体を持ち上げる時に胸近くに手が触れると、心臓の鼓動が伝わって来た。
……本当に生き返ったのか。
女聖騎士が生き返った事を自覚したと同時に、その裸体に触れている事が何だか急に恥ずかしくなった。
俺と魔王の娘は、女聖騎士の裸体が入った棺桶を引きずりながら、ダンジョン管理者用の通路を歩く。
ここから更に昇降機で移動して、ドワーフたちのところまで運べばそれで終了だ。
「ところで、何でドワーフのところに運ぶんだ?」
「目を覚ますまでに時間がかかるってのもあるけど、新しい服とか用意しなきゃいけないしさ」
「それなら、うちに運んだ方が良くないか?」
「ドワーフさんたちのところに運ばなきゃいけない理由は、彼女が目を覚ますまでヒ・ミ・ツ」
──何を勿体ぶっているんだ?
「それから、女聖騎士ライト・ヌームは今回のミッションに失敗して死んだ事にして。私たち二人を逃がすために犠牲になったとか適当に理由を付けて」
「……何故だ? 今さっき生き返ったんじゃないのか?」
「それも、彼女が目覚めた時のお・た・の・し・み」
勿体ぶりやがって。
説明するのが面倒なだけだといいが、まさかヤバい事になっているんじゃないよな?
──いや、女聖騎士に色々バレて一度殺してしまった時点で充分ヤバい事になっているか。

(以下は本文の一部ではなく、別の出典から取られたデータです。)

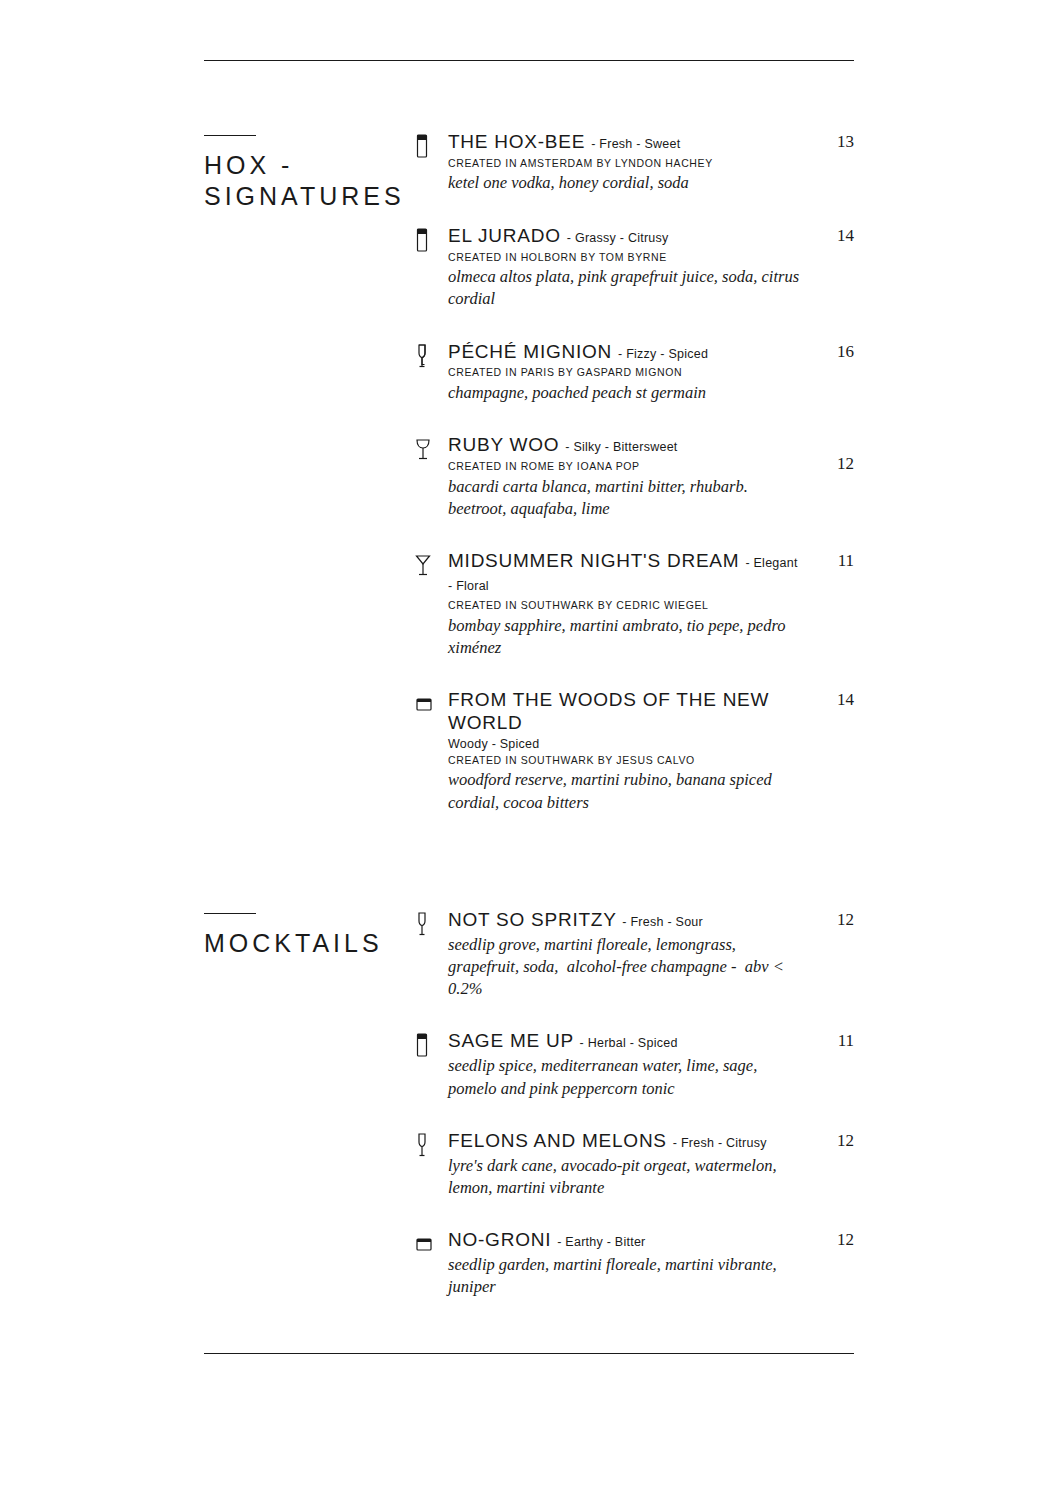Hox -
Signatures
The Hox-Bee - Fresh - Sweet
Created in Amsterdam by Lyndon Hachey
ketel one vodka, honey cordial, soda
13
El Jurado - Grassy - Citrusy
Created in Holborn by Tom Byrne
olmeca altos plata, pink grapefruit juice, soda, citrus cordial
14
Péché Mignion - Fizzy - Spiced
Created in Paris by Gaspard Mignon
champagne, poached peach st germain
16
Ruby Woo - Silky - Bittersweet
Created in Rome by Ioana Pop
bacardi carta blanca, martini bitter, rhubarb. beetroot, aquafaba, lime
12
Midsummer Night's Dream - Elegant - Floral
Created in Southwark by Cedric Wiegel
bombay sapphire, martini ambrato, tio pepe, pedro ximénez
11
From the Woods of the New World
Woody - Spiced
Created in Southwark by Jesus Calvo
woodford reserve, martini rubino, banana spiced cordial, cocoa bitters
14
Mocktails
Not So Spritzy - Fresh - Sour
seedlip grove, martini floreale, lemongrass, grapefruit, soda, alcohol-free champagne - abv < 0.2%
12
Sage Me Up - Herbal - Spiced
seedlip spice, mediterranean water, lime, sage, pomelo and pink peppercorn tonic
11
Felons and Melons - Fresh - Citrusy
lyre's dark cane, avocado-pit orgeat, watermelon, lemon, martini vibrante
12
No-Groni - Earthy - Bitter
seedlip garden, martini floreale, martini vibrante, juniper
12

「それにしても、まさか人間を生き返らせる方法があるとは思わなかったよ。エイラムさんが女聖騎士を殺した時はどうしようかと思ったのに」
「うん、地上には無い魔法が魔界には沢山あるから。それが原因で私たちの先祖は大昔に地上から地底に移住したらしいし」
魔界の住人、つまり魔族たちが大昔は地上にいた!?
それは初耳だ。
「大昔は人間と魔族が共存したのか?」
「ううん、ちょっと違うかな? 大昔に編み出された魔法の一つを使って人間を太陽無しで生きられる体に改造したのが、私たち魔族の御先祖様なんだよ」
「それって、つまり……」
「魔族も元は人間って事」
そんな……。
いや、確かに魔王の娘は見た目人間と相違無いし、食べ物とかを含めた地上の生活にも簡単に順応していたが。
同じ人間ならそれも当然か。
「ところで、魔族は何で地底に移住なんかしたんだ?」
「私も本当のところは知らないけど、強過ぎる魔法を封印するためとか、魔法が凶悪過ぎて地底に追放されたとか色んな説があるかな?」
「それじゃあ、今になって魔族が地上に出てきたのは、もしかして大昔の復讐のためなのか?」
「ううん、違うよ。昔は地上に出たらいけないってルールがあったんだけど、お父様が魔王になった時に古臭い習慣は捨てて地上に出ようって事になっただけ」
──よかった。
これで、大昔の復讐で魔王が地上の人間を滅ぼすとかだったらどうしようかと思ったぞ。
「だけど、ドワーフさんたちはエルフへの復讐が目的だし、目を覚ました元女聖騎士も、きっと……」
「? 女聖騎士がどうかしたのか?」
「彼女が目を覚ました時に分かるし、私から説明する事じゃないかな?」
そう言われるとすごく気になる。
だが、魔王の娘にそれを教える気は微塵も無さそうだ。
今は……大人しく待つしかないか。